III. Liability of Hall-Buck Marine
TPT originally asserted that Hall-Buck had contractually assumed responsibility for the safety of all of HBM's employees. However, TPT subsequently withdrew its claim that a contractual relationship between TPT and Hall-Buck or between TPT and HBM existed. Despite this, TPT continues to refer to HBM as "HBM/Hall-Buck" in its pleadings as though the two corporations are a single entity. TPT presents no facts which would point to the individual negligence of Hall-Buck, except to make the broad based assertion that even if barred by the LHWCA from bringing suit against the employer of the claimants, it could still maintain a claim for indemnity against Hall-Buck "as Hall-Buck Marine breached its WWLP to TPT, in failing to have a proper safety program in place at the River Plant and in failing to see to it that HBM's employees received proper training in barge cleaning."
Rec. Doc. No. 290 (TPT's memorandum in support of its motion for summary judgment) at 20-21.

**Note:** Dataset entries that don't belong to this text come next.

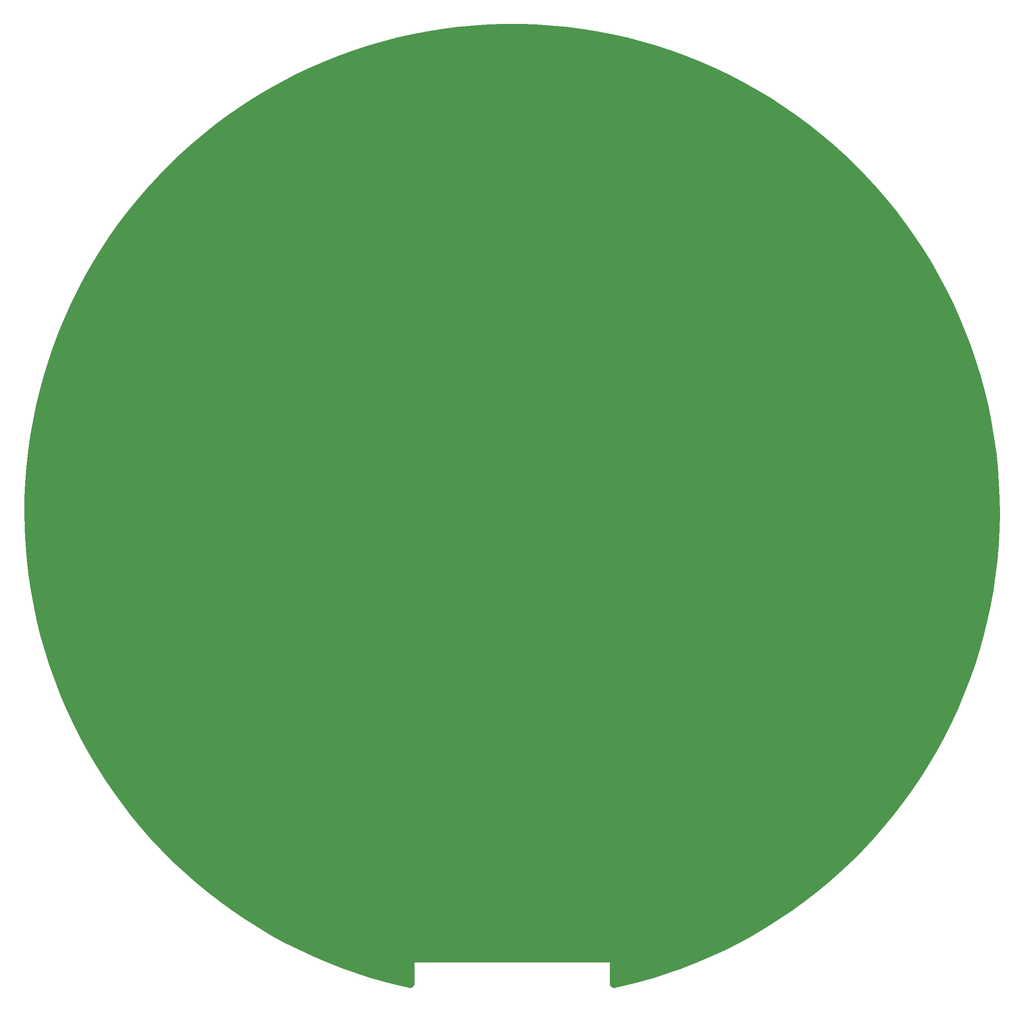
<source format=gtp>
G04*
G04 #@! TF.GenerationSoftware,Altium Limited,Altium Designer,19.0.15 (446)*
G04*
G04 Layer_Color=8421504*
%FSLAX25Y25*%
%MOIN*%
G70*
G01*
G75*
G36*
X399991Y778557D02*
X412515Y778158D01*
X425020Y777361D01*
X437494Y776167D01*
X449923Y774576D01*
X462295Y772590D01*
X474597Y770212D01*
X486818Y767444D01*
X498944Y764288D01*
X510964Y760748D01*
X522865Y756827D01*
X534636Y752530D01*
X546264Y747860D01*
X557737Y742823D01*
X569044Y737423D01*
X580173Y731666D01*
X591114Y725558D01*
X601855Y719104D01*
X612385Y712313D01*
X622694Y705189D01*
X632770Y697741D01*
X642605Y689977D01*
X652188Y681903D01*
X661509Y673529D01*
X670558Y664862D01*
X679328Y655912D01*
X687808Y646687D01*
X695990Y637197D01*
X703866Y627451D01*
X711428Y617460D01*
X718669Y607233D01*
X725580Y596781D01*
X732155Y586115D01*
X738388Y575244D01*
X744271Y564181D01*
X749800Y552936D01*
X754967Y541521D01*
X759769Y529948D01*
X764201Y518227D01*
X768257Y506371D01*
X771934Y494392D01*
X775228Y482303D01*
X778135Y470114D01*
X780653Y457840D01*
X782780Y445491D01*
X784512Y433081D01*
X785849Y420622D01*
X786788Y408127D01*
X787330Y395608D01*
X787472Y383079D01*
X787216Y370551D01*
X786562Y358038D01*
X785510Y345552D01*
X784061Y333105D01*
X782217Y320712D01*
X779979Y308383D01*
X777350Y296131D01*
X774332Y283969D01*
X770930Y271910D01*
X767145Y259965D01*
X762982Y248146D01*
X758445Y236466D01*
X753539Y224936D01*
X748268Y213568D01*
X742638Y202374D01*
X736655Y191364D01*
X730325Y180551D01*
X723653Y169944D01*
X716648Y159555D01*
X709316Y149394D01*
X701664Y139471D01*
X693700Y129797D01*
X685432Y120381D01*
X676869Y111233D01*
X668019Y102363D01*
X658892Y93778D01*
X649496Y85488D01*
X639841Y77501D01*
X629936Y69826D01*
X619793Y62469D01*
X609420Y55439D01*
X598829Y48743D01*
X588030Y42387D01*
X577035Y36378D01*
X565854Y30721D01*
X554498Y25424D01*
X542980Y20490D01*
X531311Y15925D01*
X519502Y11734D01*
X507566Y7921D01*
X495515Y4490D01*
X483360Y1444D01*
X477238Y115D01*
X477238D01*
X476807Y21D01*
X475925Y29D01*
X475067Y232D01*
X474275Y620D01*
X473588Y1174D01*
X473041Y1866D01*
X472661Y2661D01*
X472466Y3521D01*
X472466Y3962D01*
Y20683D01*
X314985D01*
Y3962D01*
X314985Y3962D01*
Y3521D01*
X314790Y2661D01*
X314410Y1866D01*
X313863Y1174D01*
X313176Y620D01*
X312384Y233D01*
X311526Y29D01*
X310644Y21D01*
X310213Y115D01*
X310213D01*
X304091Y1444D01*
X291936Y4490D01*
X279885Y7921D01*
X267949Y11735D01*
X256140Y15926D01*
X244471Y20490D01*
X232952Y25424D01*
X221597Y30722D01*
X210416Y36378D01*
X199421Y42387D01*
X188622Y48743D01*
X178031Y55440D01*
X167658Y62470D01*
X157515Y69826D01*
X147611Y77501D01*
X137955Y85488D01*
X128559Y93778D01*
X119432Y102363D01*
X110582Y111234D01*
X102019Y120382D01*
X93751Y129797D01*
X85787Y139471D01*
X78136Y149394D01*
X70803Y159555D01*
X63798Y169944D01*
X57127Y180551D01*
X50796Y191365D01*
X44813Y202375D01*
X39184Y213569D01*
X33913Y224937D01*
X29006Y236467D01*
X24470Y248147D01*
X20307Y259965D01*
X16522Y271911D01*
X13119Y283970D01*
X10102Y296132D01*
X7473Y308383D01*
X5235Y320712D01*
X3391Y333106D01*
X1942Y345552D01*
X890Y358038D01*
X235Y370552D01*
X-21Y383079D01*
X122Y395609D01*
X663Y408128D01*
X1603Y420623D01*
X2940Y433082D01*
X4672Y445492D01*
X6798Y457840D01*
X9317Y470115D01*
X12224Y482303D01*
X15518Y494393D01*
X19195Y506372D01*
X23251Y518227D01*
X27682Y529948D01*
X32484Y541522D01*
X37652Y552937D01*
X43181Y564182D01*
X49064Y575245D01*
X55297Y586115D01*
X61872Y596782D01*
X68783Y607234D01*
X76024Y617461D01*
X83586Y627452D01*
X91462Y637197D01*
X99644Y646687D01*
X108124Y655912D01*
X116894Y664862D01*
X125943Y673529D01*
X135264Y681904D01*
X144847Y689977D01*
X154682Y697742D01*
X164758Y705190D01*
X175067Y712313D01*
X185597Y719104D01*
X196338Y725558D01*
X207279Y731666D01*
X218408Y737423D01*
X229715Y742823D01*
X241189Y747860D01*
X252816Y752530D01*
X264587Y756827D01*
X276488Y760748D01*
X288508Y764288D01*
X300634Y767444D01*
X312855Y770212D01*
X325157Y772590D01*
X337530Y774576D01*
X349959Y776167D01*
X362432Y777361D01*
X374937Y778158D01*
X387461Y778557D01*
X399991Y778557D01*
D02*
G37*
M02*

</source>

TPT has failed to show that Hall-Buck had any duty to oversee HBM's operations. In general, a parent corporation may not be held vicariously liable for the torts of its subsidiary. No evidence has been presented which would allow this Court to find that Hall-Buck was negligent or owed any duty of workmanlike performance to TPT. It is not enough that Hall-Buck is the parent company of HBM. In the alternative, even if Hall-Buck was found to be negligent for its own actions or inactions, TPT does not have a claim against Hall-Buck for the same reasons that it does not have a claim against HBM. Even if Hall-Buck was found to owe a duty, TPT cannot show that it was exposed to liability without fault due to a breach of the warranty of workmanlike performance. Ryan simply does not apply in this case.
United States v. Bestfoods, 524 U.S. 51, 118 S.Ct. 1876, 141 L.Ed.2d 43 (1998).

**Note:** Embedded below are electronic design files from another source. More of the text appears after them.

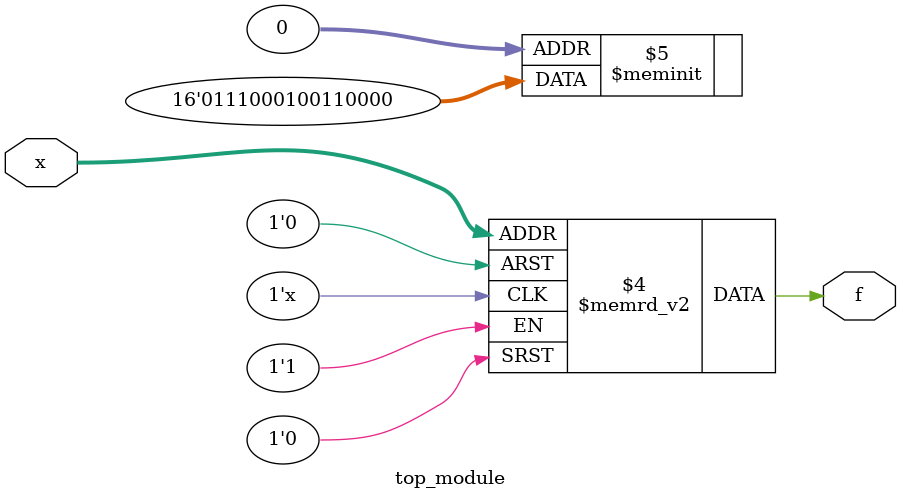
<source format=sv>
module top_module (
    input [4:1] x,
    output logic f
);

always_comb begin
    case ({x[4], x[3], x[2], x[1]})
        4'b0000, 4'b0010, 4'b1010: f = 1'b0; // d, 0, d, d
        4'b0100, 4'b0101, 4'b1000: f = 1'b1; // 0, d, 1, 0
        4'b1100, 4'b1101, 4'b1110: f = 1'b1; // 1, 1, d, d
        default: f = 1'b0;
    endcase
end

endmodule

</source>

TPT did not allege any individual acts of negligence by Hall-Buck in its motion for summary judgment. However, in the documents filed in preparation for oral arguments, TPT has made some unsubstantiated allegations regarding the actions of Hall-Buck.
Therefore, summary judgment is appropriate insofar as it dismisses the claims of TPT against Hall-Buck.
IV. Conclusion
For the reasons discussed herein, HBM's motion for summary judgment is GRANTED. TPT's motion for summary judgment is DENIED.
Judgment shall be entered accordingly.